Les représentants des principaux partis libanais se sont retrouvés dimanche près de Paris au deuxième jour d'une réunion visant à renouer le dialogue dans un climat de grave crise politique, sous la houlette du chef de la diplomatie française Bernard Kouchner, a annoncé le ministère.
Quatre heures et demie
La veille, la trentaine de délégués libanais représentant 14 formations pro-gouvernementales ou d'opposition dont le Hezbollah chiite pro-iranien et pro-syrien avait dîné avec Bernard Kouchner à l'issue d'une réunion de quatre heures et demie.
La rencontre informelle et à huis clos qui se déroule au château de La Celle Saint-Cloud, une résidence officielle de la banlieue ouest, devait s'achever dimanche vers 18h00 (16h00 GMT), au lieu de lundi matin comme prévu initialement.
Eviter les «interférences»
Bernard Kouchner a fait savoir qu'il demandait aux participants de s'abstenir de tout contact à l'extérieur pendant la réunion, afin d'éviter les «interférences».
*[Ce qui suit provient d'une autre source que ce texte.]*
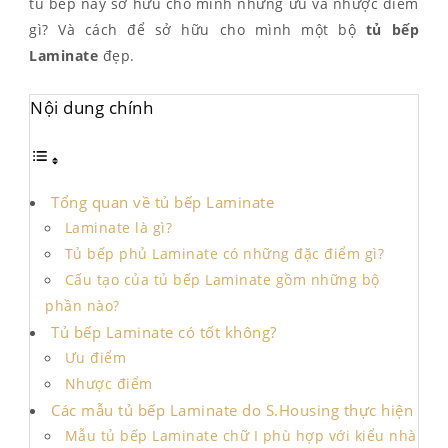
tủ bếp này sở hữu cho mình những ưu và nhược điểm
gì? Và cách để sở hữu cho mình một bộ
tủ bếp
Laminate
đẹp.
Nội dung chính
Tổng quan về tủ bếp Laminate
Laminate là gì?
Tủ bếp phủ Laminate có những đặc điểm gì?
Cấu tạo của tủ bếp Laminate gồm những bộ
phần nào?
Tủ bếp Laminate có tốt không?
Ưu điểm
Nhược điểm
Các mẫu tủ bếp Laminate do S.Housing thực hiện
Mẫu tủ bếp Laminate chữ I phù hợp với kiểu nhà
Les entretiens visent à amener les acteurs politiques libanais à reprendre un dialogue rompu depuis le conflit avec Israël de l'été 2006 et la démission en novembre de ministres d'opposition pro-syriens du gouvernement de Fouad Siniora, soutenu par les Occidentaux et de nombreux pays arabes.
Présence du Hezbollah
La présence du Hezbollah pro-syrien et pro-iranien a été critiquée par Israël et des organisations juives françaises qui le considèrent comme une «organisation terroriste». La fédération chiite de France a répondu que le Liban n'était «pas une affaire israélienne».
Paris a justifié la venue du Hezbollah en invoquant le fait que la milice chiite est également un parti parlementaire, sans lequel il serait illusoire de vouloir débloquer la situation.